Araçlarını satanlar için bir avantaj, daha ekonomik ve uygun maliyetli araçlara geçiş yapma fırsatıdır. Özellikle ihtiyaçlara göre daha küçük, vergi avantajı olan ve yakıt verimliliği daha yüksek bir araca geçiş yapmak hem finansal açıdan kazandırırken hem de çevre dostu bir seçim yaptırıyor.
Son yıllarda elektrikli araçlar, geleneksel yakıtlı araçlara ciddi bir alternatif olarak yükselişe geçti.
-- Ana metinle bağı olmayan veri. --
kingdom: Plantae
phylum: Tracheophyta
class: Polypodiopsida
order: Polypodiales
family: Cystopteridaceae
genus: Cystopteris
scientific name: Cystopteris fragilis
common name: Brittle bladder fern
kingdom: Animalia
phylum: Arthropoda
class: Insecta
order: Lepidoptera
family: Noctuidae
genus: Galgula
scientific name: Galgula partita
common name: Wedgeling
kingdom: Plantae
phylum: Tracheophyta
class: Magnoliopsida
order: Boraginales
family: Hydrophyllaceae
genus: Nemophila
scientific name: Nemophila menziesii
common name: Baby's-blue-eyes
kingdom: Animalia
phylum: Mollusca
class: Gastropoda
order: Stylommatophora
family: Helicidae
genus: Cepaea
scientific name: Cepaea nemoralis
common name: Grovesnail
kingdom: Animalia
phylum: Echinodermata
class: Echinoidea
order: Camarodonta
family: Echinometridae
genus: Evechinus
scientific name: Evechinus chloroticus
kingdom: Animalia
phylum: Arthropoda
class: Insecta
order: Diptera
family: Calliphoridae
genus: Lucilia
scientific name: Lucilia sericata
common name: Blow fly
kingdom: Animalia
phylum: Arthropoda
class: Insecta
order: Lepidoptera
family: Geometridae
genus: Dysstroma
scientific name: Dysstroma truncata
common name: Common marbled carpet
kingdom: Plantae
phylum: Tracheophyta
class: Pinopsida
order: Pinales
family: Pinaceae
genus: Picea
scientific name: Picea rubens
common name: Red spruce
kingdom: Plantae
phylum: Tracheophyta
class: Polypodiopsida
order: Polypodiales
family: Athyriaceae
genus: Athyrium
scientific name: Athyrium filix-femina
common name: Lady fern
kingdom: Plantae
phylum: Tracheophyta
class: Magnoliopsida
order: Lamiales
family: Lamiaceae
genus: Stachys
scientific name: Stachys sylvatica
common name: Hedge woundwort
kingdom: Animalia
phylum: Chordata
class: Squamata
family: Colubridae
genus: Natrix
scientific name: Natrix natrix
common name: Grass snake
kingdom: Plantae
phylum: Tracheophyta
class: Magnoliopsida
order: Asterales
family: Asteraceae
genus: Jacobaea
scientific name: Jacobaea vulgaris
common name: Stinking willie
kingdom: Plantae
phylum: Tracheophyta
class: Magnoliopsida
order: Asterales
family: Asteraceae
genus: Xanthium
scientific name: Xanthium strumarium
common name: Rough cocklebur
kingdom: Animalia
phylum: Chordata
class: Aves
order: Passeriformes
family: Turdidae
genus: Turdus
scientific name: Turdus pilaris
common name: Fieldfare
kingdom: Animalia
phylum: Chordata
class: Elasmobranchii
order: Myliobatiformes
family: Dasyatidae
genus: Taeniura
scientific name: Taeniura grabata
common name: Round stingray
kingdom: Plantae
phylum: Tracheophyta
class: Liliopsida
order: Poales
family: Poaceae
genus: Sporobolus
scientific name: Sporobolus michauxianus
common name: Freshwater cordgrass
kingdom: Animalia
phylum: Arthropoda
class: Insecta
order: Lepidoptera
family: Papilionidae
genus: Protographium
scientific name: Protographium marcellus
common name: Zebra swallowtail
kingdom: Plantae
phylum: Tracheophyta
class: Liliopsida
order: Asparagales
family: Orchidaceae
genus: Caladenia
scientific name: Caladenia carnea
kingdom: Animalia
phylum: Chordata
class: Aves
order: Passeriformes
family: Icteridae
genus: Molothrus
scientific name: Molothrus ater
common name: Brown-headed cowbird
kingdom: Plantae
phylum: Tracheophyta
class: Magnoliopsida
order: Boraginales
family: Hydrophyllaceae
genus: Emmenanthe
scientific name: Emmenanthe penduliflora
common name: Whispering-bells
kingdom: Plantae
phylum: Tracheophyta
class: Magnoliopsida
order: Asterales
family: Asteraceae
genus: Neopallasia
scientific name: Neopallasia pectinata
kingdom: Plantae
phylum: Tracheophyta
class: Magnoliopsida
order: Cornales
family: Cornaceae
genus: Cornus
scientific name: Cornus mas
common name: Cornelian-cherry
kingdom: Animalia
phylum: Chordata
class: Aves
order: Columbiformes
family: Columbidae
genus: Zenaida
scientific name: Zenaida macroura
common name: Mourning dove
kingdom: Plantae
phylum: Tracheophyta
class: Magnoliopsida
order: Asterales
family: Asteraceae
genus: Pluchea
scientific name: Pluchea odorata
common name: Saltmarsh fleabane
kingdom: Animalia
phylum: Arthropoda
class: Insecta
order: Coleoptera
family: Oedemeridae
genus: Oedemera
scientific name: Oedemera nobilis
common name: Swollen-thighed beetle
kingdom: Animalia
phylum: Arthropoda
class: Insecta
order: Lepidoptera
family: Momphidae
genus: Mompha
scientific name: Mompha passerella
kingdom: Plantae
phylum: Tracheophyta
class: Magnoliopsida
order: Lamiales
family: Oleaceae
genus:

Elektrikli araçların çevre dostu, düşük işletme maliyetli ve enerji verimli olmaları, birçok kişiyi bu yeni teknolojiye ilgi duymaya yönlendirdi. Ancak bu teknolojinin kendine özgü zorlukları var. Şarj altyapısı eksikliği ve menzil sıkıntısı, hala birçok kişi için endişe kaynağı. Bu durum, geleneksel araçların cazibesini azaltırken, elektrikli araçların taleplerini de belirgin şekilde etkiliyor.
Son yıllarda, borsa yatırımları, kıymetli metaller, arsa edinimi ve alternatif kazanç yöntemleri gibi finansal fırsatlar da dikkat çekiyor. Bu farklı yatırım seçenekleri, insanların paralarını araç almak yerine daha karlı ve çeşitlendirilmiş alanlara yönlendirmelerine olanak sağlıyor. Araba sahibi olmak yerine, yatırım portföylerini çeşitlendirerek finansal geleceklerini güçlendirmeyi düşünüyorlar.
Bu faktörler, fazla ya da gereksiz arabaları satmanın cazibesini artırıyor ve geleneksel araç sahipliği yerine daha akıllıca finansal kararlar almaya teşvik ediyor.
Unutulmamalıdır ki, kişisel ve işletme finansmanıyla ilgili kararlarınızı dikkatlice bir profesyonelle değerlendirmek her zaman en iyisi olacaktır.